L’amore per la Roma Uno degli aspetti più significativi della stagione è stato il rapporto tra El Shaarawy e il club. Già nel 2025 erano emerse notizie sul suo rinnovo a condizioni economiche ridotte pur di continuare a vestire la maglia giallorossa, un gesto che aveva rafforzato ulteriormente il legame con i tifosi. Nel corso dell’anno il Faraone è stato spesso indicato dai sostenitori come uno degli ultimi simboli di appartenenza alla causa romanista. Sui forum e nelle community dedicate alla Roma molti tifosi hanno sottolineato come il suo contributo andasse oltre le statistiche, definendolo un esempio di attaccamento alla maglia.
Il gol che ha emozionato l’Olimpico La fotografia della sua stagione è arrivata nell’ultima giornata di campionato. Contro il Verona, El Shaarawy ha trovato la rete che ha chiuso simbolicamente la sua annata e che molti tifosi hanno interpretato come un possibile saluto alla Roma. Quel gol, arrivato in una partita dal forte valore emotivo, ha generato una reazione enorme tra i sostenitori giallorossi. Molti hanno parlato di “finale perfetto”, ricordando come El Shaarawy abbia segnato sia all’esordio sia in una delle sue ultime apparizioni con la maglia romanista.

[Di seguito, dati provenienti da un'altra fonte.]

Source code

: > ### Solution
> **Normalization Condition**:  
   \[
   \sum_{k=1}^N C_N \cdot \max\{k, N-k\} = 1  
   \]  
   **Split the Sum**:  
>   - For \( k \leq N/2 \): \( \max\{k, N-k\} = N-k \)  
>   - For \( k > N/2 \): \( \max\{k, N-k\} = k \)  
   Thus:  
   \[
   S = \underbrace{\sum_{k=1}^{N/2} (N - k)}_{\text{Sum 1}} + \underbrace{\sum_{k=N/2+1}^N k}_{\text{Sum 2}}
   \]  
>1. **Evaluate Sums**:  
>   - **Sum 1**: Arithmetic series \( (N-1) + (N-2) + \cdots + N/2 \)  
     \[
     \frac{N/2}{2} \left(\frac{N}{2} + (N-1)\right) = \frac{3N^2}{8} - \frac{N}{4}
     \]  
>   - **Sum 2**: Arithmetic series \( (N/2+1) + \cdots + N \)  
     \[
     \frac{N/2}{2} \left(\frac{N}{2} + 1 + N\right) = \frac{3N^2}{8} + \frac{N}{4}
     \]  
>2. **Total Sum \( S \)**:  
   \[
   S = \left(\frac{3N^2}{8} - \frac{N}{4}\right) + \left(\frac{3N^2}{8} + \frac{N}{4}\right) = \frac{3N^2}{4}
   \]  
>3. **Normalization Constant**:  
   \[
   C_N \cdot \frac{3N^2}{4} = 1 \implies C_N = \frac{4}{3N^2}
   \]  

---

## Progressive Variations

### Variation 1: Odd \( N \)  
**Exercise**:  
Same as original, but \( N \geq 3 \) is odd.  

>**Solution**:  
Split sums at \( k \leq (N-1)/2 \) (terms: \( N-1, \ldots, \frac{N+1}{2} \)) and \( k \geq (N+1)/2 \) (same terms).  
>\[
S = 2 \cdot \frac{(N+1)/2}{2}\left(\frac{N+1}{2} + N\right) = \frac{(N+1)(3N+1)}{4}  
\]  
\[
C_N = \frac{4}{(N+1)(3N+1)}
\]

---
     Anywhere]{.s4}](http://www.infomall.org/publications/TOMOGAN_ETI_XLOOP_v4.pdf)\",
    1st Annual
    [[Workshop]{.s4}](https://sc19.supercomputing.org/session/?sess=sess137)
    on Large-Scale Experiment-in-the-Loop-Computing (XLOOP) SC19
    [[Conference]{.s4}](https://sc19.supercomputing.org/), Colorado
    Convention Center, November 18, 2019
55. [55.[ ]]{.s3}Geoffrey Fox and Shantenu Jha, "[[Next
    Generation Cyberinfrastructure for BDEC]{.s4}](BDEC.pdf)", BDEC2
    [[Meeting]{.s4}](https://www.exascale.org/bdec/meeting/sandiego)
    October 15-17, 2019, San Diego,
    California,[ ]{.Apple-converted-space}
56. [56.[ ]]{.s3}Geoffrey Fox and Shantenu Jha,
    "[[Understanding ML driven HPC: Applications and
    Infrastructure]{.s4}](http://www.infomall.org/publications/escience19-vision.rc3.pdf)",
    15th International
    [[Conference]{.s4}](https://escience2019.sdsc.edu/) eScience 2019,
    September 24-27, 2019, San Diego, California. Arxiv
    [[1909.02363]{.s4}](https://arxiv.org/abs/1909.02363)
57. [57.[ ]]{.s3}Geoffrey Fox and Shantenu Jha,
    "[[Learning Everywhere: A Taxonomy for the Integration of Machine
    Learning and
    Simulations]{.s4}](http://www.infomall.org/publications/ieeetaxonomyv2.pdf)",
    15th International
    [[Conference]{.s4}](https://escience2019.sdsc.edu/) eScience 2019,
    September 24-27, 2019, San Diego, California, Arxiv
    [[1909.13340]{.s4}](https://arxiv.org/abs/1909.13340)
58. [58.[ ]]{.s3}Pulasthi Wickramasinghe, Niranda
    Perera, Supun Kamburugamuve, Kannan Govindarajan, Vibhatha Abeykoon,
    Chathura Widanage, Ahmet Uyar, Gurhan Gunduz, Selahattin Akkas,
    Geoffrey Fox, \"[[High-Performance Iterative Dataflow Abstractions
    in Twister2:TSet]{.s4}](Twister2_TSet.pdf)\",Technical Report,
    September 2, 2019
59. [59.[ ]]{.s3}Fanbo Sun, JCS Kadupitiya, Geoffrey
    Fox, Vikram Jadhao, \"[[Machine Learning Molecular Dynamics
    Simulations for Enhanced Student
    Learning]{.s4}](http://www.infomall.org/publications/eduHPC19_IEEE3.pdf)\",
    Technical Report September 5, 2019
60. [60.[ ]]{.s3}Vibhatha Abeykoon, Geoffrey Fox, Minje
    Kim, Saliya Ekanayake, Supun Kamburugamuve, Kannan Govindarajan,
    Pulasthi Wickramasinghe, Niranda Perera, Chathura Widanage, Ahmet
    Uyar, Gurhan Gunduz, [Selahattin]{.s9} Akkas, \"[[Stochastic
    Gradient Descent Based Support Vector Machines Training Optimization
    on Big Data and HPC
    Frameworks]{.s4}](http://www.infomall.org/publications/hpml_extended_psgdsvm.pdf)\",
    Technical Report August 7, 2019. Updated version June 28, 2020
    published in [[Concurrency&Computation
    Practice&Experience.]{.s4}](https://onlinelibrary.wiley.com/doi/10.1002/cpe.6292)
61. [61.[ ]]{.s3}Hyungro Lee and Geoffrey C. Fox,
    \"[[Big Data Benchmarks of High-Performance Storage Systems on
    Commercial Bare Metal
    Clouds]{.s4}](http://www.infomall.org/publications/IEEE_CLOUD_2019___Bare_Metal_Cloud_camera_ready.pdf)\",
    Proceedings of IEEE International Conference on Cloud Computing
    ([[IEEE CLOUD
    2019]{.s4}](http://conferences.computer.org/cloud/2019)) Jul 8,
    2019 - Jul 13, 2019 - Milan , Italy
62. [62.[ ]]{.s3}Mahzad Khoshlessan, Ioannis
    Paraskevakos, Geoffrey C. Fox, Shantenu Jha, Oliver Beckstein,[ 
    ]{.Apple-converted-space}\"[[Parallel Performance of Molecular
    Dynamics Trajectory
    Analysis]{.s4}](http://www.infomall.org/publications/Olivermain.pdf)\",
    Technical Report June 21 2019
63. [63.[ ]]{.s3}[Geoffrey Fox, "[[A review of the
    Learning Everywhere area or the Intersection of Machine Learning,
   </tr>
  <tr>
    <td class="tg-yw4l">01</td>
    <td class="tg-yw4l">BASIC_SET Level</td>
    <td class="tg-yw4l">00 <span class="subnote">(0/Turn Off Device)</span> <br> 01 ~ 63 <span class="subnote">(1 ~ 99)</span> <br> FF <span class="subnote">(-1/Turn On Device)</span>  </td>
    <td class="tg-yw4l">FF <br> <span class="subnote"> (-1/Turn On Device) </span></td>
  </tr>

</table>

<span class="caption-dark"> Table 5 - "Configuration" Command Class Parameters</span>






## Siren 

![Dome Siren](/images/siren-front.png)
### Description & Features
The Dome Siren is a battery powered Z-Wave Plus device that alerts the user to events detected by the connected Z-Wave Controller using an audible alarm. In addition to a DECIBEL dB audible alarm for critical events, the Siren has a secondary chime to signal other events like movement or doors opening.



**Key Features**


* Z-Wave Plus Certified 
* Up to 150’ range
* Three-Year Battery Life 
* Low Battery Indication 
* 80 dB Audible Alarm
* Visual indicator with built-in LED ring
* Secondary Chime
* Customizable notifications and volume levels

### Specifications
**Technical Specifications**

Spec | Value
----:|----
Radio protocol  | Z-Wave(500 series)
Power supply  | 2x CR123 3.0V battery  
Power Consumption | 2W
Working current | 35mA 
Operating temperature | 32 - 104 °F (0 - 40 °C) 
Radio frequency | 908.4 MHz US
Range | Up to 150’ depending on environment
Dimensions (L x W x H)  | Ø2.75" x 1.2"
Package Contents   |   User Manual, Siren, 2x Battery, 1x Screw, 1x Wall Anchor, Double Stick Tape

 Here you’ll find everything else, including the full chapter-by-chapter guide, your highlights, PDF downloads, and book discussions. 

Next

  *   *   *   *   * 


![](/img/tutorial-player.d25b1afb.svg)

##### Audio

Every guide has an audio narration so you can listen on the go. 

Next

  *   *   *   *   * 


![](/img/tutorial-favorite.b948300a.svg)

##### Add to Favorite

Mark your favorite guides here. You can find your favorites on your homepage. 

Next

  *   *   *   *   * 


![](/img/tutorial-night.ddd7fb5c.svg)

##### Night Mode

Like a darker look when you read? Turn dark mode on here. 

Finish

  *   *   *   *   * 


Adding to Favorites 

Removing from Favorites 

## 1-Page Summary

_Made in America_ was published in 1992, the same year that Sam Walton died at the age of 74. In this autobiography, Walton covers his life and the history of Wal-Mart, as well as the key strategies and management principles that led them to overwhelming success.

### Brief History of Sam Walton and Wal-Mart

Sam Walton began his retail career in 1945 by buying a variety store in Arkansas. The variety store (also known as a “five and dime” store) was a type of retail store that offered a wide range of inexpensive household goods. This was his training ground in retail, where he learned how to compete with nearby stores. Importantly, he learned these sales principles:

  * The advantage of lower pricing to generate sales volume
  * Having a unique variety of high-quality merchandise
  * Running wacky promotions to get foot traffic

Un leader silenzioso Nel calcio moderno si tende spesso a misurare tutto attraverso gol e assist. El Shaarawy, invece, ha rappresentato qualcosa di diverso. È stato un leader silenzioso, uno dei giocatori più esperti dello spogliatoio e un punto di riferimento per i più giovani. La sua disponibilità ad accettare un minutaggio ridotto, il lavoro difensivo e la capacità di farsi trovare pronto nei momenti decisivi hanno contribuito alla stabilità della squadra durante tutta la stagione.
Bilancio finale La stagione 2025/2026 di Stephan El Shaarawy non verrà ricordata come la più brillante della sua carriera dal punto di vista realizzativo. Tuttavia, rappresenta perfettamente l’evoluzione del giocatore: da giovane talento esplosivo a veterano capace di mettere il collettivo davanti alle ambizioni personali. Con 1 gol e 2 assist in campionato, una rete europea e numerose apparizioni da uomo-spogliatoio, il Faraone ha dimostrato ancora una volta di essere molto più di una semplice riserva. Se davvero questa dovesse essere ricordata come una delle sue ultime stagioni in giallorosso, allora la Roma e i suoi tifosi potranno dire di aver salutato non solo un buon calciatore, ma uno dei romanisti più autentici dell’ultimo decennio.